The second thing that happened was that the lorry’s fuel tank chose that moment to explode.
#
Now, his head clearer, Lewis paced in a slow circle around the wreckage of the lorry, ignoring the smell of singed nylon rising from his trousers. The explosion had been a small one. A few patches of grass around the lorry were still charred and smoking. In other places, strange patches of undamaged bare earth were visible, as if the grass covering them had simply vanished. The lorry itself was still mostly intact, save for the fact that its container section had snapped in two. The driver’s cab lay on its side surrounded by the smashed remains of its windscreen, the shards of glass gleaming like chips of ice. Lewis peered inside. A large man in a grey coverall sat in the driver’s seat, his hands still clutching the steering wheel, as if the lorry’s current predicament were no more than a tight parking space that he might manoeuvre out of with a little concentration. He was horribly still.
The container section of the lorry was made of thin metal and painted white.
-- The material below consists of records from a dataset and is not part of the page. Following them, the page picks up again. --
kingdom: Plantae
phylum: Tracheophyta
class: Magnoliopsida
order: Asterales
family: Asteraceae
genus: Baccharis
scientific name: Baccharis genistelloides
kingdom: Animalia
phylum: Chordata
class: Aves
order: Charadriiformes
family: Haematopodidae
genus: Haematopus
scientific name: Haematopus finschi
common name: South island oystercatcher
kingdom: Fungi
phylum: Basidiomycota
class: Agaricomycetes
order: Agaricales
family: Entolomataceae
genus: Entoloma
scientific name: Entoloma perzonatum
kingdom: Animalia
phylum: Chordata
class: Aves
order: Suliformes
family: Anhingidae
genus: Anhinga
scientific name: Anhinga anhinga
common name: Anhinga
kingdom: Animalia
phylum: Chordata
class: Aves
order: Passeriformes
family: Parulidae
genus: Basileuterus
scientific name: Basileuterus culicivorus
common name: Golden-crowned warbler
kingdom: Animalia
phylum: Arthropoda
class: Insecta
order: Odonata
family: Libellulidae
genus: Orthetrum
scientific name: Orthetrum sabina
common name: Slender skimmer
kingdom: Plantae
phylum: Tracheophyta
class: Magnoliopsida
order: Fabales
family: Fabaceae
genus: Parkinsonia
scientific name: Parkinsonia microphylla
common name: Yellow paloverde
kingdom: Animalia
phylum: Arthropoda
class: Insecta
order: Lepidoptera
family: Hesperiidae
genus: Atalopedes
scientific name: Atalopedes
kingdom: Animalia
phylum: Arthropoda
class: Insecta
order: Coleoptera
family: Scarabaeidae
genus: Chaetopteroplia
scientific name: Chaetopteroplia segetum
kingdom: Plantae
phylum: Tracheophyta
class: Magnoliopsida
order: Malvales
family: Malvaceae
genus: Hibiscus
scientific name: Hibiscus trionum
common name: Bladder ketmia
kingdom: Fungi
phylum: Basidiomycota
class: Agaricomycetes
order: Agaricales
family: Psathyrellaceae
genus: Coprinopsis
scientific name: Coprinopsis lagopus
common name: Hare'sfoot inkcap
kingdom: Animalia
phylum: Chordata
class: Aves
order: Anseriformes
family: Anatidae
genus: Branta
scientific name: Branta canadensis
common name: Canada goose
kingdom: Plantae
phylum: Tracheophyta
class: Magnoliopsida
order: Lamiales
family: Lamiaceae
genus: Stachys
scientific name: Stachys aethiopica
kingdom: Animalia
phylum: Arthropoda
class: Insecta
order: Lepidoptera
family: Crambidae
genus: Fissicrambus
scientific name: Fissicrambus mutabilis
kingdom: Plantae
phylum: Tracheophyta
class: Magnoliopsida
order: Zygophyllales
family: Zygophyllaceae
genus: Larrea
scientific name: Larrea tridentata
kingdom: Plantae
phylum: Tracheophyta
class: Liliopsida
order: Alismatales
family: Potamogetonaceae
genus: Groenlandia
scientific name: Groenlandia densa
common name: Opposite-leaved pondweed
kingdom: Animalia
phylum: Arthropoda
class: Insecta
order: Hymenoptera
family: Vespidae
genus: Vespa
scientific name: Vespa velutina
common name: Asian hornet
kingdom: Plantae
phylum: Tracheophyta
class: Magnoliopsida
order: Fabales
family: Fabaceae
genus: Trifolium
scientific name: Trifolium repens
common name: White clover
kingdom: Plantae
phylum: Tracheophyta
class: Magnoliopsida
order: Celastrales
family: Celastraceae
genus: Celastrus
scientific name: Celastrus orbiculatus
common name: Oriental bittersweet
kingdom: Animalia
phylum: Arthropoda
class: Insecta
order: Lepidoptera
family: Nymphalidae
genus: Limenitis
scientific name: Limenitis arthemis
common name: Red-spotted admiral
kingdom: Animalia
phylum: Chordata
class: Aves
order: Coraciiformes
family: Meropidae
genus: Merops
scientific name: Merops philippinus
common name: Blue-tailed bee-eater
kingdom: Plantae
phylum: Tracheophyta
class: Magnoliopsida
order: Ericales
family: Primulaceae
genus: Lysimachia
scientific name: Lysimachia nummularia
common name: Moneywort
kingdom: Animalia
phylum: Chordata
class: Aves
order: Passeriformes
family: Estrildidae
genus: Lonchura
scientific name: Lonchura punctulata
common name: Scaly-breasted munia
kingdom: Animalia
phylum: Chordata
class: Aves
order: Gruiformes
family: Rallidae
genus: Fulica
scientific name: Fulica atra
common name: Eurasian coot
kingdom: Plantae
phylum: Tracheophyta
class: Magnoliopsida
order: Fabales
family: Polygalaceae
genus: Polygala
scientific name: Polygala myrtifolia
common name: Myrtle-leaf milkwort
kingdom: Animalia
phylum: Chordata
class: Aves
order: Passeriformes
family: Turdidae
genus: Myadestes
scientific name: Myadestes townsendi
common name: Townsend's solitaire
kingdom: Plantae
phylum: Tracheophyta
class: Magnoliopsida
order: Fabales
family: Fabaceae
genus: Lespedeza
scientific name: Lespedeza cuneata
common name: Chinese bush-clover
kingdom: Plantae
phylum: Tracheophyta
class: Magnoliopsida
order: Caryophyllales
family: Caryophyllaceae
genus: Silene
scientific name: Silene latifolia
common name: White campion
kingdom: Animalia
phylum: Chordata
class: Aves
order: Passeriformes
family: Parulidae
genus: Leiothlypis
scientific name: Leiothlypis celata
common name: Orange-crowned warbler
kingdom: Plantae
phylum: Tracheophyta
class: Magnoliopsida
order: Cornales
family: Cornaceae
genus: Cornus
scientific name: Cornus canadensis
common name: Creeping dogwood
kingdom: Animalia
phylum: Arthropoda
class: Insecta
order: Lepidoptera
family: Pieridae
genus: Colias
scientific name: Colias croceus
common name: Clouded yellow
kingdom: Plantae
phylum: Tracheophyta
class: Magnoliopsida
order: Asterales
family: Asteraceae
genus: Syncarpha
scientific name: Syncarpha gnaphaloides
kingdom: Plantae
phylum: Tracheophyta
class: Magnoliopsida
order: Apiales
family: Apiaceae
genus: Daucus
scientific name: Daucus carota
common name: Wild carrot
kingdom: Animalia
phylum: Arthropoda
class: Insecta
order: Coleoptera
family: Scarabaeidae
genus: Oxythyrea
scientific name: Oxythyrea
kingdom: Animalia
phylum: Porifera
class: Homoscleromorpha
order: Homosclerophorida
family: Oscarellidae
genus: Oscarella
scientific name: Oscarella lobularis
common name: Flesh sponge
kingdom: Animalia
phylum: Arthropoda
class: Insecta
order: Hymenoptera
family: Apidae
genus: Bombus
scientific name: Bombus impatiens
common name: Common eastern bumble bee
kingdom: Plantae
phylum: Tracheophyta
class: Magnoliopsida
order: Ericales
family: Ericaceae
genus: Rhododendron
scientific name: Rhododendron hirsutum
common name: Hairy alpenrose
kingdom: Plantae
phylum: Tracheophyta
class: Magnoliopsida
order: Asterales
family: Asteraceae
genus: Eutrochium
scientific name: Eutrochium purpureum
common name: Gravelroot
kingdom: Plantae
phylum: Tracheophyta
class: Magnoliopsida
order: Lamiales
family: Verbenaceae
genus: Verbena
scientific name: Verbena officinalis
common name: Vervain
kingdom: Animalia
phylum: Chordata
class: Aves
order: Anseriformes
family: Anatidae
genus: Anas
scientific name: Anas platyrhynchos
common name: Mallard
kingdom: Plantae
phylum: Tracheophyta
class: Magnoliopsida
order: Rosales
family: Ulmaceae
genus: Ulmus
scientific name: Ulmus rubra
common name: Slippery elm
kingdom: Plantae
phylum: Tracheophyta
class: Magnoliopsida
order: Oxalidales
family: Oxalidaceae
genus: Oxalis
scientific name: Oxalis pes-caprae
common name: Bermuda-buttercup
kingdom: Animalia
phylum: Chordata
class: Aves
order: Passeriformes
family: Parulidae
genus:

It had broken midway along its length. Lewis peeked inside both halves. Empty. He was about to turn and go home when he heard a noise: a slow steady pattering. It was coming from the far end of the container’s rear half. Curious, he climbed into the container, his school shoes clattering against the metal.
There in the corner lay a grey metal box about the size and shape of a safe. It was hidden in the semi-darkness, so he had missed it on his initial inspection. Odd, he thought, that this huge lorry had been used to transport this one fairly small object. There was a door set into the box’s front, although it seemed to have no dial or keyhole or even any handle. The door had buckled in the crash and hung limply on one of its two chunky metal hinges. Within the box, Lewis could make out an unidentifiable blue shape. He swung open the damaged door. Inside was a squat cylindrical container made of sturdy transparent plastic. It was filled with a viscous blue liquid, which was slowly dripping out through a deep, jagged crack in the front, creating slow circular ripples in a thick blue puddle beneath.
He rummaged in his school bag and pulled out the first thing that came to hand, one of his school textbooks. He tore out a page and allowed a single drop of the thick blue liquid to fall onto it.